GalaxSee: N-Body Physics
One of the grand challenge problems in astronomy is the evolution and structure of the universe and galaxies. The universe is seen to have a structure of sheets and voids on a large scale. Galaxies are seen to often have a spiral structure that is difficult to explain. Space is not occupied by a homogeneous fluid, but by discrete particles that interact through gravity over long ranges.
This is often modeled as discrete bodies interacting through gravity. The gravitational
force is given by Fg = G M1M2/D2, where M1 and M2 are two objects masses and D is the
distance between them. The acceleration of an object is given by the sum of the forces
acting on that object divided by its mass a = ΣF/M. If you know the acceleration of each
mass, you can calculate the change in velocity a = Δv/Δt. If you know the velocity, you
can calculate the change in position v = Δx/Δt.
The algorithm can be loosely described as NEW = OLD + CHANGE
This is applied to each particle. To apply this to each particle, you need to know the acceleration, but the acceleration is determined by the sum of all of the forces.
What this means is that the more objects you have, the more forces you need to calculate. What’s worse, every object needs to know about every other object.
The GalaxSee code is a simple implementation of parallelism. Since most of the time in a given N-Body model is spent calculating the forces, we only parallelize that part of the code. “Client” programs that just calculate accelerations are fed every particle’s information, and a list of which particles that client should compute. A “server” runs the main program, and sends out requests and collects results during the force calculation.

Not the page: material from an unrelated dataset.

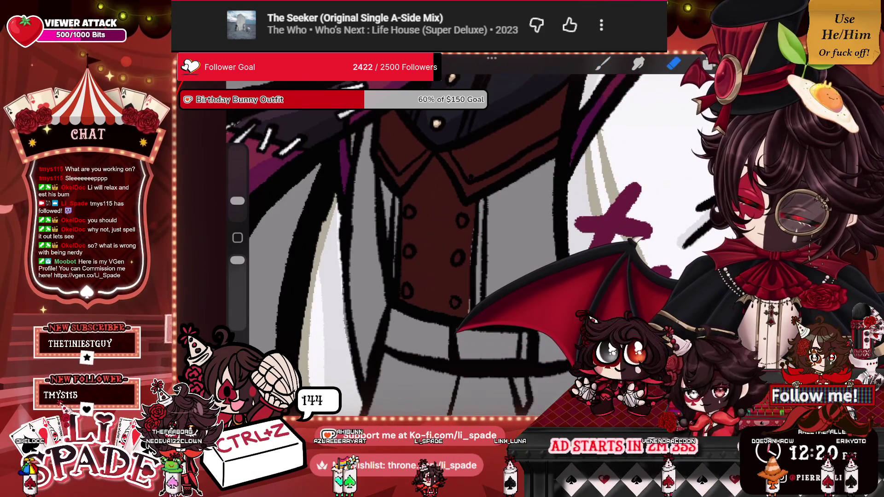
key(b)
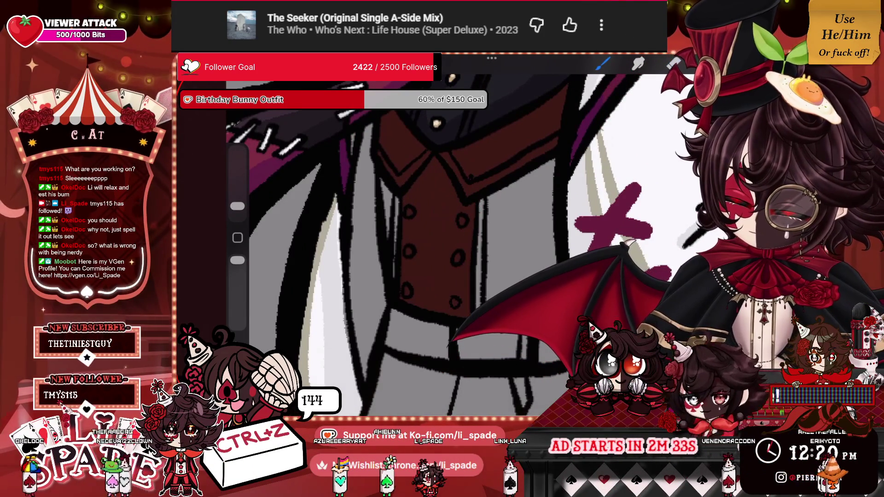
scroll(422, 228, down, 5)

You could think of the total running time in the following way:
- A: It takes some time to send out information on N particles to P-1 processors each of S time steps
- B: It takes some time for each processor to calculate N/P * N interactions each of every S time steps
As long as you run the model for enough time steps that not much time is spent “setting up” the program, a reasonable model for how long the GalaxSee program will take to run on a given cluster is
time = A*N*(P-1) + B*N*N/P
For your cluster, what would be the coefficients of this equation?

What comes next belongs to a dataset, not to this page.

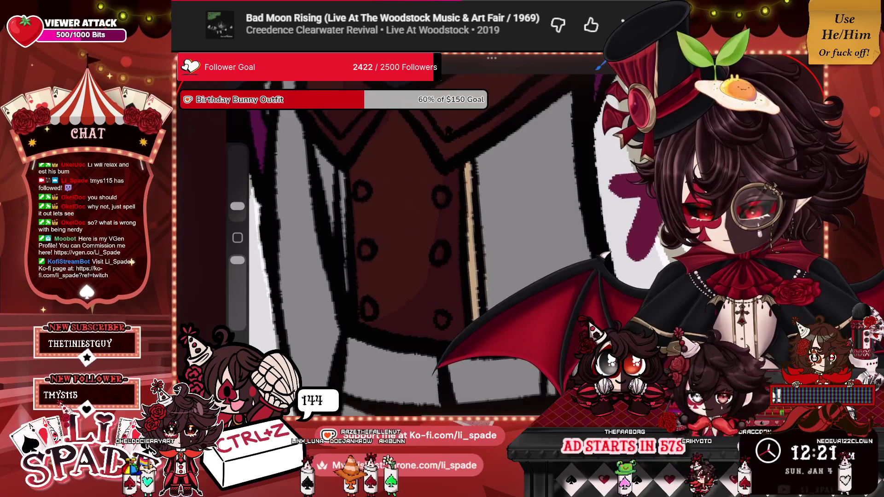
Step: Draw a tan vertical stroke down the vest and enlarge the brush slightly
drag(342, 171, 347, 292)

To run the program, first move into the GalaxSee directory by executing cd ~/Gal. Next the executable needs to be "made" by running make. This will create the executable Gal. (If you're using the most recent version of the BCCD, this will show up as a green-colored file, meaning it's executable.)
Next we need to copy this executable to all the nodes that will be running it (If you have not yet set up your nodes for remote access, make sure you have logged into each machine as bccd, started the heartbeat (pkbcast) program, run bccd-allowall, and run bccd-snarfhosts. You must do this before continuing.) A new automated script now exists to successfully copy executables across BCCD nodes without compromising other user's runs. It is called 'bccd-syncdir', and for GalaxSee, it is run with the following command:
bccd-syncdir ~/Gal ~/machines
where ~/Gal is the directory which holds the executable, and ~/machines is the machinefile created previously with 'bccd-snarfhosts', which contains a list of all the nodes in your cluster. This creates a unique directory in /tmp which holds your executable directory across all nodes. The name of this directory is unique and chosen by the first 8 characters of your current host's public key. Make note of this directory and move into with cd <your directory>.
To run the program on one node of your cluster, enter the following command
time mpirun –np 1 –machinefile ~/machines ./GalaxSee 500 400 1000.0
#cpus #bodies #mass #final time
(Run the following models without a display, and record the wall time for each model.)
- Run the model with 1 processor, 500 bodies, and 1000 Myrs.
- Run the model with 2 processors, 500 bodies, and 1000 Myrs.
- Run the model with all processors, 500 bodies, and 1000 Myrs.
- Run the model with 1 processor, 2000 bodies, and 1000 Myrs.
- Run the model with 2 processors, 2000 bodies, and 1000 Myrs.
- Run the model with all processors, 2000 bodies, and 1000 Myrs.
“Guestimate” the coefficients, and try it out for a few different runs other than the ones above. Does this “model of the model” work?
What happens to your efficiency as you add processors? What would happen if you went from 4 to 8 CPUs? 8 to 16? 16 to 32? 32 to 64?
What if the model were bigger? Real “production” N-Body codes use millions of particles. How long would it take to run a million particle code for the lifetime of the universe (14,000 Myrs with an 8 Myr timestep) on your cluster? What if you had 16 CPUs? 32? 256? 512? 2048?